===== Data listing

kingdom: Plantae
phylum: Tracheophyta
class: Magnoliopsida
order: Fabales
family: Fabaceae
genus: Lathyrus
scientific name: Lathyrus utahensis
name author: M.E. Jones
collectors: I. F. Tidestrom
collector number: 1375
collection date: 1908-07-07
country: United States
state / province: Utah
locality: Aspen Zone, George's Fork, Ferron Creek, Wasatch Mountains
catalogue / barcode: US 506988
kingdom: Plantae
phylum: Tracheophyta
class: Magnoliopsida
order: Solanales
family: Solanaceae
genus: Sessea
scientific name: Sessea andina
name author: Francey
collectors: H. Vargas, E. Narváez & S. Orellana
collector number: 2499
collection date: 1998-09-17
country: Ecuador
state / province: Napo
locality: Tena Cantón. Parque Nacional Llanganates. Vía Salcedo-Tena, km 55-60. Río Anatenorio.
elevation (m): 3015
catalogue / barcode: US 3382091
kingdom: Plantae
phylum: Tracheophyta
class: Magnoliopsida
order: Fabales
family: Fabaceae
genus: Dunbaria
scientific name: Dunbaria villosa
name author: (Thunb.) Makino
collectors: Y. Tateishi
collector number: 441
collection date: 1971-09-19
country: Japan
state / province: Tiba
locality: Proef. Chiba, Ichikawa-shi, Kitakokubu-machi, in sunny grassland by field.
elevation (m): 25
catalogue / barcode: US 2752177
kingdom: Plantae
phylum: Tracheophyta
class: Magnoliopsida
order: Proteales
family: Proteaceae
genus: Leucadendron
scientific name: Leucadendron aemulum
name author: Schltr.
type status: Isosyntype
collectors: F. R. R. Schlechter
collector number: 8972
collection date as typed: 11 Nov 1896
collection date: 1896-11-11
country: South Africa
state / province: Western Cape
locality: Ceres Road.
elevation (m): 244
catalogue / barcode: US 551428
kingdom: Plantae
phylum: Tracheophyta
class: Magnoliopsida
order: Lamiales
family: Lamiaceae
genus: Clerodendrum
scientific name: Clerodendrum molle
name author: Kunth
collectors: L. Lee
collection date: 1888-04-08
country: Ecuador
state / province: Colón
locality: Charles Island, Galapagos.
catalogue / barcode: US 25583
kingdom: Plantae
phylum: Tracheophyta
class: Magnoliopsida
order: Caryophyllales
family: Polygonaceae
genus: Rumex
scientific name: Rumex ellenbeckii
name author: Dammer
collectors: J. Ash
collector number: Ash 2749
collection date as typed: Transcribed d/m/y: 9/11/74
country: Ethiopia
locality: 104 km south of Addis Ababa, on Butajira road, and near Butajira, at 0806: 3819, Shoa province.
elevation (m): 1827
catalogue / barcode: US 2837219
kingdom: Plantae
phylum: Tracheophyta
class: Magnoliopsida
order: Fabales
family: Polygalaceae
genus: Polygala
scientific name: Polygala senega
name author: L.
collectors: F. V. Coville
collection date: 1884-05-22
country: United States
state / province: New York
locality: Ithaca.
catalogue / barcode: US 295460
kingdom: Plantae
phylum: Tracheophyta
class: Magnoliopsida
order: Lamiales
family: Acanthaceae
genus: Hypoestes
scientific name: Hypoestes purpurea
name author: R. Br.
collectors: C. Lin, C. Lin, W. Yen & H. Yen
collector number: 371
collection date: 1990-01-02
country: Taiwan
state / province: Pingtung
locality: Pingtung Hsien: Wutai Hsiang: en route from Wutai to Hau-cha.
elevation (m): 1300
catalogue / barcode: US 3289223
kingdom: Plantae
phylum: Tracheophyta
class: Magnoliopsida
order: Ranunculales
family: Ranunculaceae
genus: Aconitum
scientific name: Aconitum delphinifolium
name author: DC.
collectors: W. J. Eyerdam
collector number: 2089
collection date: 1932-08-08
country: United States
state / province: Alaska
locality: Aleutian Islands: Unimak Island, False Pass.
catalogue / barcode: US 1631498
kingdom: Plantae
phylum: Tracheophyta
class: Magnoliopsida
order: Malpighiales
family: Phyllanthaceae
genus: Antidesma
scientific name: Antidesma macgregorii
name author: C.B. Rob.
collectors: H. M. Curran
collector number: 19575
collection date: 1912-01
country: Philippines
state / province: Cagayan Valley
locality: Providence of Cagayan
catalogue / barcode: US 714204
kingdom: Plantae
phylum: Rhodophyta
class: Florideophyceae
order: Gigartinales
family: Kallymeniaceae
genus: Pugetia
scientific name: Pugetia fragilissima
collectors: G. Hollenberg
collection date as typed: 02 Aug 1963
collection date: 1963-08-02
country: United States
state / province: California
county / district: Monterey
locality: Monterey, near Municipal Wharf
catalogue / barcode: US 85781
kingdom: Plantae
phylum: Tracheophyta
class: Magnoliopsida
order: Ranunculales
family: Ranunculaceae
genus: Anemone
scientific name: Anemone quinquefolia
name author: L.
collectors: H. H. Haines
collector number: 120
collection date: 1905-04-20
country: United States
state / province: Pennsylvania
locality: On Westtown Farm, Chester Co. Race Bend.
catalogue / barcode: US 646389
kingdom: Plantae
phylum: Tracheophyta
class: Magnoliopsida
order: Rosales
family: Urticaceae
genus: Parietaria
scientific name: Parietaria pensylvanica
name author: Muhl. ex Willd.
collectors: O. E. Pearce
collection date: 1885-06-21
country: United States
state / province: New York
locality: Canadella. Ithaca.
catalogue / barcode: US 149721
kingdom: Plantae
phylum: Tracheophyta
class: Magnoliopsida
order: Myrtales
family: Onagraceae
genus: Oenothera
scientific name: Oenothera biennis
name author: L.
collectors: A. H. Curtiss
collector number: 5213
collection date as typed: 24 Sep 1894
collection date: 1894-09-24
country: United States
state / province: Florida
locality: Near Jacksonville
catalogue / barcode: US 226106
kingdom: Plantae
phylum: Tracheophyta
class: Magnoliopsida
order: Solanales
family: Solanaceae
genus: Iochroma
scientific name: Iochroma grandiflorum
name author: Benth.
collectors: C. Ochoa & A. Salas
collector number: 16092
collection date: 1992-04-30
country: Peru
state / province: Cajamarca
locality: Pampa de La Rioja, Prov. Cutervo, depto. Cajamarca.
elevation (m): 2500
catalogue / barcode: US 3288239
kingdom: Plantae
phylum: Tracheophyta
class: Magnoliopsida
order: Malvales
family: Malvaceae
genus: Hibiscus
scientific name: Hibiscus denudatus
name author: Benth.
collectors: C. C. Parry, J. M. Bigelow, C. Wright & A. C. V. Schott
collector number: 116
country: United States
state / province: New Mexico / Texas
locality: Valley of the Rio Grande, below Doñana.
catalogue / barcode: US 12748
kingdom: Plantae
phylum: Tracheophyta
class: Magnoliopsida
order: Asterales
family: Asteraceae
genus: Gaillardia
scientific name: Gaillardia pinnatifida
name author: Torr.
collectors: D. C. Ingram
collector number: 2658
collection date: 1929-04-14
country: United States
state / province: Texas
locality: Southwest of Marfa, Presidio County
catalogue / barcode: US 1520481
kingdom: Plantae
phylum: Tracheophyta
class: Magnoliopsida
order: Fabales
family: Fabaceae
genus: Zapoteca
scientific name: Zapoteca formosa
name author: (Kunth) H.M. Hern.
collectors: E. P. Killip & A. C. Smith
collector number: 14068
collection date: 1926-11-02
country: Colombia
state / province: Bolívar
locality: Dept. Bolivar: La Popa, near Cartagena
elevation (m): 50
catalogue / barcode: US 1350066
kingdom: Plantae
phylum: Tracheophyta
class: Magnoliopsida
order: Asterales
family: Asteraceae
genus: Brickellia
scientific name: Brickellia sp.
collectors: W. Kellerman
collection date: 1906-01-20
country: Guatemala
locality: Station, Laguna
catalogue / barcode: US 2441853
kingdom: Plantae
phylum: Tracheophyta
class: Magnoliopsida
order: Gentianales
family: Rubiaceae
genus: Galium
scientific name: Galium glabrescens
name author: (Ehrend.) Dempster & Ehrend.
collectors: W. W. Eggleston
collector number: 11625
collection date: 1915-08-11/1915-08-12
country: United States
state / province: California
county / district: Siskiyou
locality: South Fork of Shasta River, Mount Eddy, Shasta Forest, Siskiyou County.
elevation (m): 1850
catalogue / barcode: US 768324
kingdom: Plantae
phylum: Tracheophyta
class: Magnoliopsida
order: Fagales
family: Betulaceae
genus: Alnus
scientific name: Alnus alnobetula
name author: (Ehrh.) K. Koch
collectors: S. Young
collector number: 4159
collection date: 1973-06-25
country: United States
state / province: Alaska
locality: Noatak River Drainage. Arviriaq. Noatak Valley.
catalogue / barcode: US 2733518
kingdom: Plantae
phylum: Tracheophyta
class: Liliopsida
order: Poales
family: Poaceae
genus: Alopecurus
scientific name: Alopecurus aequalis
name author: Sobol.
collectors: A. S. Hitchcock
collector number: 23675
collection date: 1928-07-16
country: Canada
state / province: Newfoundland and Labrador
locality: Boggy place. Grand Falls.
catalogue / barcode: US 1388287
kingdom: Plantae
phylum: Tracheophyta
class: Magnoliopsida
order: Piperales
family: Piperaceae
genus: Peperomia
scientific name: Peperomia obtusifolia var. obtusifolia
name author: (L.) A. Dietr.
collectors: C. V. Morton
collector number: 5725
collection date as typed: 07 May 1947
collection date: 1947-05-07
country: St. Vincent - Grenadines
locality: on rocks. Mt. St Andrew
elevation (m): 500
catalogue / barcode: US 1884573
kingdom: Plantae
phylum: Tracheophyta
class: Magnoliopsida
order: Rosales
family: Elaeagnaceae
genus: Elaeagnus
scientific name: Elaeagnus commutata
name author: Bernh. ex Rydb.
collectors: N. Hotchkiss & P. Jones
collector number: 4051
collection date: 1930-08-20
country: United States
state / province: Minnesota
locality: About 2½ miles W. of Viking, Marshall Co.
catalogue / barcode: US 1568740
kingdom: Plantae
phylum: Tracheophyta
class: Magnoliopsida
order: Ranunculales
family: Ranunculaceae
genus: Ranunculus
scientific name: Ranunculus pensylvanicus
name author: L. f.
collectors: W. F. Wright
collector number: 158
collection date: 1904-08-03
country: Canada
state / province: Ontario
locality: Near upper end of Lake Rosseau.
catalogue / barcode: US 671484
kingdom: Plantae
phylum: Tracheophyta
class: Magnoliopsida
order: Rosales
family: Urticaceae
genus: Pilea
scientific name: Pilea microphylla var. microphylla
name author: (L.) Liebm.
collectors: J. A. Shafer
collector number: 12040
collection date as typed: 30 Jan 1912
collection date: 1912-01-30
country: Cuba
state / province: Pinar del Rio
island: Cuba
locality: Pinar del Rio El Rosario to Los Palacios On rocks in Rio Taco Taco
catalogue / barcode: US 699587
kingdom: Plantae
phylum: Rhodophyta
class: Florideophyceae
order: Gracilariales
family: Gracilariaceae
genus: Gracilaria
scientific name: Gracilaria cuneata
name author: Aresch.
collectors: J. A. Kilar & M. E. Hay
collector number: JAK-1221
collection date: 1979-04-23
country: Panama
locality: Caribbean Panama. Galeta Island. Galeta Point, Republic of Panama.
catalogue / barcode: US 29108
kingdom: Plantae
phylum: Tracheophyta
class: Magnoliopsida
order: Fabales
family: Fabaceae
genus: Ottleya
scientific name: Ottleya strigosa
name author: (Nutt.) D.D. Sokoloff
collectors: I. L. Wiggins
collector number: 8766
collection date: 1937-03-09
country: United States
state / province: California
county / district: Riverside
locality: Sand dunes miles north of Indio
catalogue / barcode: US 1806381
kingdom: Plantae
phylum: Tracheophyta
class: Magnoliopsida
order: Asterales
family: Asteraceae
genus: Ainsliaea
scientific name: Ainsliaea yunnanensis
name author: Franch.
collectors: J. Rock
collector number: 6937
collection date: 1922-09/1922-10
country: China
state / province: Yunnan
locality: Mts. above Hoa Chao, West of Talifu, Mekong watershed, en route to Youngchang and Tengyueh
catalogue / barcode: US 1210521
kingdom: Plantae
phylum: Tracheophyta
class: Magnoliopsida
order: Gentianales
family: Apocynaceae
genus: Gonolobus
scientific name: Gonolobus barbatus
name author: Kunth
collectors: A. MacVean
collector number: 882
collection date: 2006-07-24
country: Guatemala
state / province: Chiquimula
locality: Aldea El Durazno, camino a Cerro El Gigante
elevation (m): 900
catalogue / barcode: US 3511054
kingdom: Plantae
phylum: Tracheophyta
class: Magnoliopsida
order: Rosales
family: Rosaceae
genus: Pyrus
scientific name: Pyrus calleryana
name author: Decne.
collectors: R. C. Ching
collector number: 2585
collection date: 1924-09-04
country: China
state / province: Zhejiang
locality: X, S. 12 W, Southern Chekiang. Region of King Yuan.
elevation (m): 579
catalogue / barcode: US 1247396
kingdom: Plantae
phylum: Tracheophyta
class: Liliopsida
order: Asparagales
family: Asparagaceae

==========

__What you should do__.
Transcribe every line of the material above, from the line containing "genus: Gaillardia" down to the line containing "genus: Galium", with both of those lines included.

__Task result__.
genus: Gaillardia
scientific name: Gaillardia pinnatifida
name author: Torr.
collectors: D. C. Ingram
collector number: 2658
collection date: 1929-04-14
country: United States
state / province: Texas
locality: Southwest of Marfa, Presidio County
catalogue / barcode: US 1520481
kingdom: Plantae
phylum: Tracheophyta
class: Magnoliopsida
order: Fabales
family: Fabaceae
genus: Zapoteca
scientific name: Zapoteca formosa
name author: (Kunth) H.M. Hern.
collectors: E. P. Killip & A. C. Smith
collector number: 14068
collection date: 1926-11-02
country: Colombia
state / province: Bolívar
locality: Dept. Bolivar: La Popa, near Cartagena
elevation (m): 50
catalogue / barcode: US 1350066
kingdom: Plantae
phylum: Tracheophyta
class: Magnoliopsida
order: Asterales
family: Asteraceae
genus: Brickellia
scientific name: Brickellia sp.
collectors: W. Kellerman
collection date: 1906-01-20
country: Guatemala
locality: Station, Laguna
catalogue / barcode: US 2441853
kingdom: Plantae
phylum: Tracheophyta
class: Magnoliopsida
order: Gentianales
family: Rubiaceae
genus: Galium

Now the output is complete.